WAS MACHE ICH FALSCH?

Ich bin fertig mit meinem Latein ...  :Sad: 

----------

## Dimitri

Hi,

die Meldung hatte ich auch mal... hab sie aber irgendwie wegbekommen hmm. 

Aber was wirklich zählt: Das ganze IST aktiv. Mach doch mal hdparm /dev/hda und schaus dir selbst an.

Ach ja: Du solltest überall noch -k1 miteinfügen, denn ansonsten wird nach einem IDE Reset (wird im laufenden Betrieb gemacht) alles wieder auf den langsamen Standardwert gesetzt.

Dim

PS: Die Option Enable DMA at boot (oder so ähnlich) hast schon im Kernel drin oder?

----------

## -leliel-

bei mir erscheint die meldung auch die ganze zeit (weiss net, ob sie seit meinem letzten kernelupdate auf 2.5.75mm1 noch da ist, achte da nemmer drauf) ...

wenn du dir allerdings mal den init verlauf anschaust, wirst du feststellen, dass die meldung aufgrund von fsck angezeigt wird. ein paar eintraege spaeter steht dann der eintrag fuer hdparm. insofern ist es schon aktiv, nur noch nicht bei fsck.

so long

----------

## Aldo

Mal eine dumme Frage: Ich rufe hdparm für meine Laufwerke mittels hdparm in /etc/conf.d/local.start auf.

Ist das falsch oder kann ich das da lassen?

Funktioniert nämlich fehlerfrei...

----------

## Dimitri

Hi,

es gibt eigentlich ein eigenes init script dafür:

rc-update add hdparm default

Konfiguriert wird das ganze über /etc/conf.d/hdparm

Dim

----------

## bernd

 *Aldo wrote:*   

> Mal eine dumme Frage: Ich rufe hdparm für meine Laufwerke mittels hdparm in /etc/conf.d/local.start auf.
> 
> Ist das falsch oder kann ich das da lassen?
> 
> Funktioniert nämlich fehlerfrei...

 

Kommt darauf an. Unterstützt der Kernel deinen Chipsatz?? Falls ja, brauchst du hdparm meistens nicht, da der Kernel den DMA-Modus beim boote setzt.

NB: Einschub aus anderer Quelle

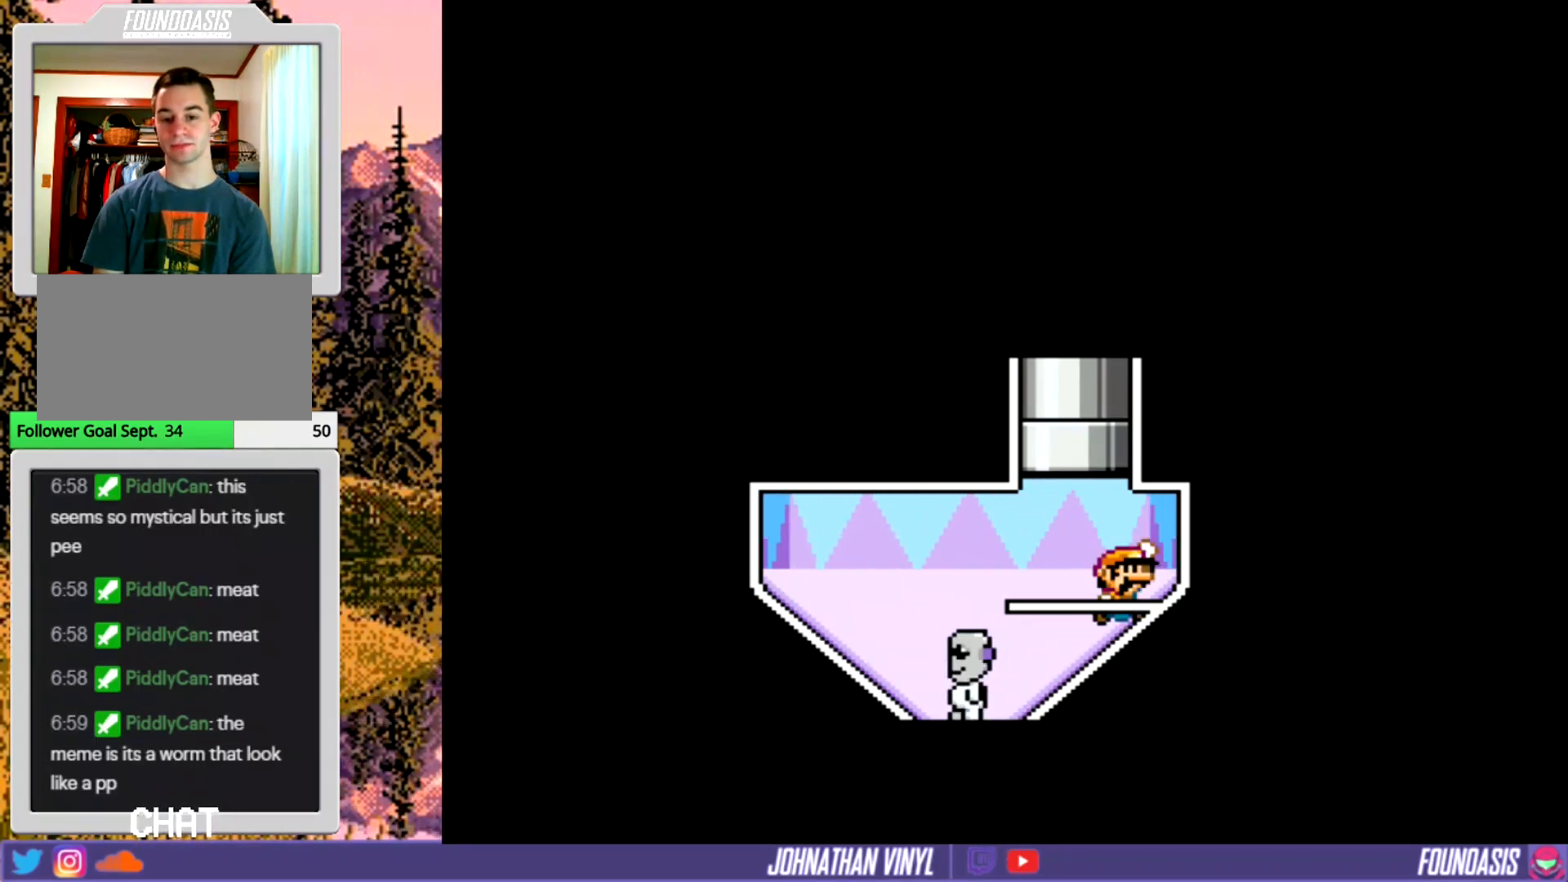
{"buttons": ["DPAD_LEFT"], "events": [[200, "DPAD_LEFT", "down"], [367, "DPAD_LEFT", "up"], [467, "DPAD_LEFT", "down"]]}
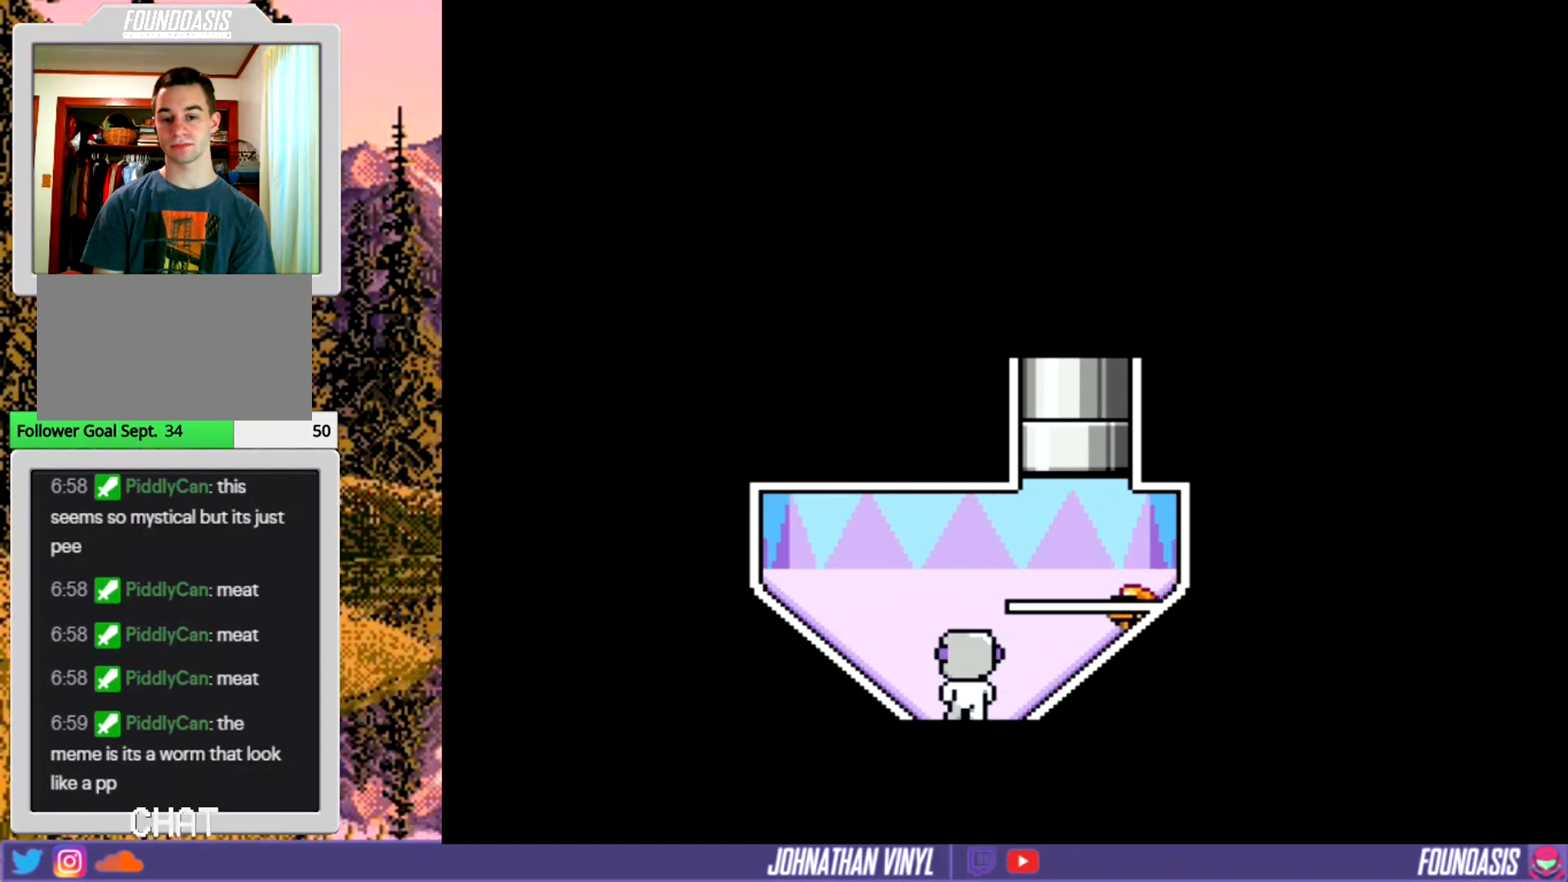
{"buttons": ["DPAD_RIGHT"], "events": [[67, "DPAD_LEFT", "up"], [433, "DPAD_RIGHT", "down"]]}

Bei mir funktioniert es. Ich habe einen Via8233a (in der Kernelconfig 

-->Via82Cxx) Chipsatz und bei mir funktioniert alles einwandfrei. 

Kernelconfig:

ATA/ATAPi/MFM/RLL support --> IDE, ATA, ATAPI Block devices 

Gruß,

BerndLast edited by bernd on Wed Jul 16, 2003 6:52 am; edited 1 time in total

----------

## Coogee

Wenn Du noch einen 2.4.20er Kernel benutzt, kann das auch ein harmloser Falschmeldung-Bug sein:

 *Quote:*   

> Summary of changes from v2.4.21-pre4 to v2.4.21-pre5
> 
> ============================================
> 
> ...
> ...

 

Probier mal einen 2.4.21er...

----------

## hachre

@Ices:

Wenn die Meldung vom reiserfs fsck kommt dann kannst du das getrost ignorieren.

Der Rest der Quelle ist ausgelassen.